Natural language processing tools
Dact is a tool for opening and working with corpora, large datasets of annotated texts. It allows you to search through it, export sections of it, and perform simple analyses. I developed many of the interface components, and the website.
Built using C++ and Qt.
For my thesis I developed a parser and grammar for argumentative text with accompanying interface. It allows you to enter a text and see how the claims inside the text support and attack each other. It also allowed you to reverse this process, and generate text.
For the course Knowledge Technology Practical I made an inference system that intelligently decides which questions to ask and conclusions to make based on rules and questions coded in an XML file. It is really easy to extend and integrate, and is able to explain its conclusion.

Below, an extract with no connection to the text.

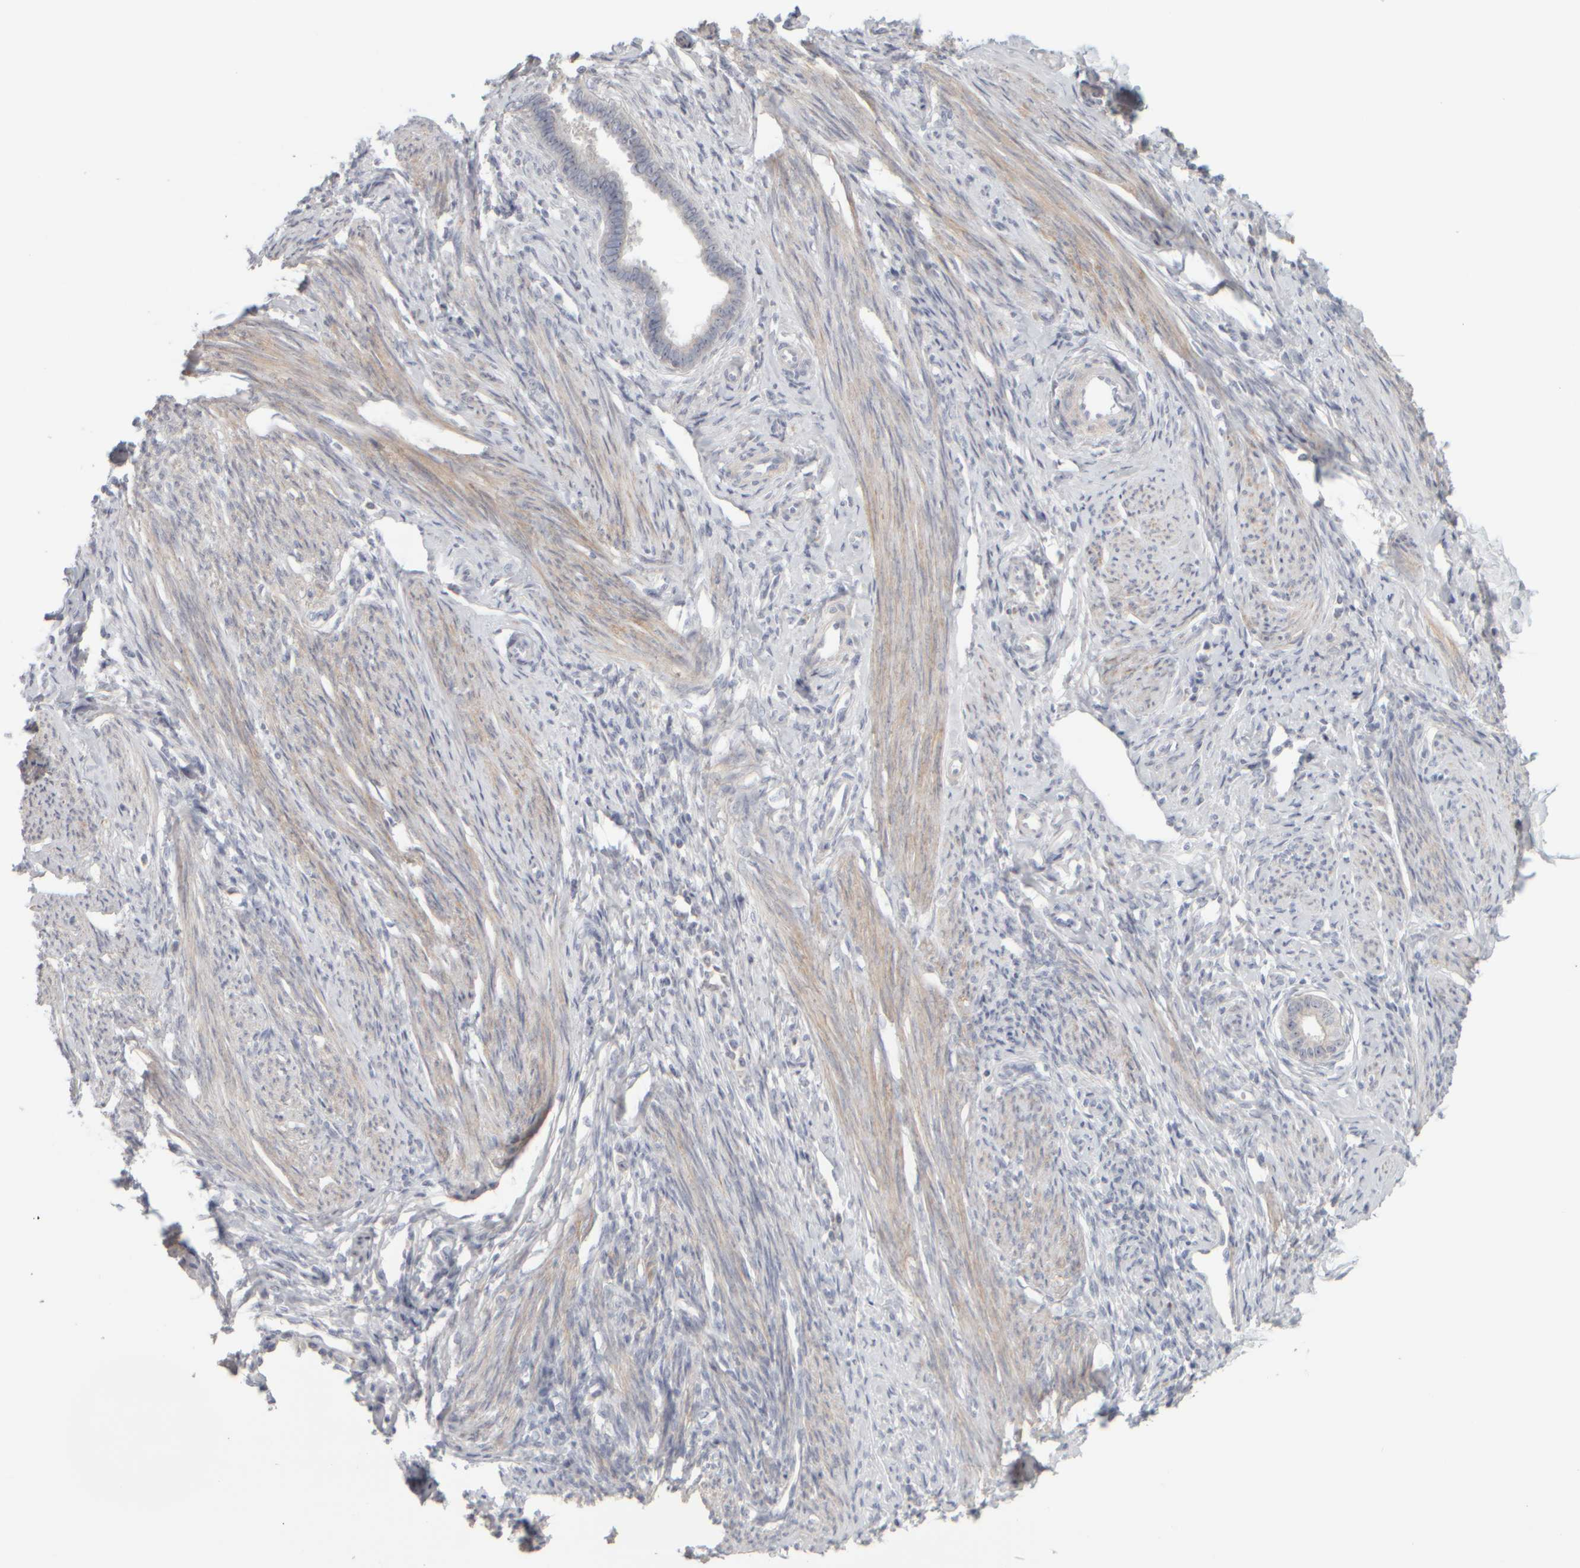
{"staining": {"intensity": "negative", "quantity": "none", "location": "none"}, "tissue": "endometrium", "cell_type": "Cells in endometrial stroma", "image_type": "normal", "snomed": [{"axis": "morphology", "description": "Normal tissue, NOS"}, {"axis": "topography", "description": "Endometrium"}], "caption": "A photomicrograph of human endometrium is negative for staining in cells in endometrial stroma. (DAB (3,3'-diaminobenzidine) immunohistochemistry visualized using brightfield microscopy, high magnification).", "gene": "DCXR", "patient": {"sex": "female", "age": 56}}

Since then the code has been provided as a starting point for all teams starting the course. It is being used in other courses as well.
Built using PHP and XML.
Most of the programs I made for the courses I completed are available on my Bitbucket and Github accounts. They are not actively maintained, but still serve as examples for others.
- Traffic simulations (Java, Box2D)
- Fluid simulation visualisation (C++, Qt, OpenGL)
- Risk-like player using machine learning (TD-learning) (Java)
- Handwriting recognition pipeline for (very) old documents (Python, C++)
- And of course a raytracer (C++)
Above all things mentioned in this section I want to make stuff. I like to create and to turn ideas into smooth working prototypes. I have been doing this for more than ten years for my own ideas, for researchers, and for my clients. I am an engineer through and through.
When building stuff, I want to do it neat, which for me amounts to solving complex problems by writing brief and easy to understand code, documenting its intentions, applying best practises. Writing semantic HTML. Be efficient with dependencies. Using a framework like React or Vue when necessary, but not depending jQuery for just as simple menu.
I want to learn from others. In most of my roles as developer I was the senior or the only developer. This has always pushed me to being able to teach myself new skills, frameworks and concepts quickly. But I can only learn from the mistakes I make, and there is no good replacement for talking with others about their ideas, experiences and best practices.
I want to share my skills. As a teaching assistant, I have been guiding students through their material for eight years, pushing them to try novel ideas, and coaching them while they built it. I deeply loved that job.
I would love to be able to build intelligent solutions. I studied AI because I truly want my life to become smarter. If you have a project where you want to put computer vision, natural language processing, machine learning or any form of knowledge technology into a real product, I want to help. I might have an idea or two.
I want to take responsibility and build safe software, and I mean this in two ways. First, my experience with AI and big data made me well aware of the possibilities of it, but also of techniques to safeguard against misuse, e.g. differential privacy. Second, through the safety of the code that powers it. I know how to prevent SQL-injection, XSS-attacks and am familiar with common cryptographic good practices.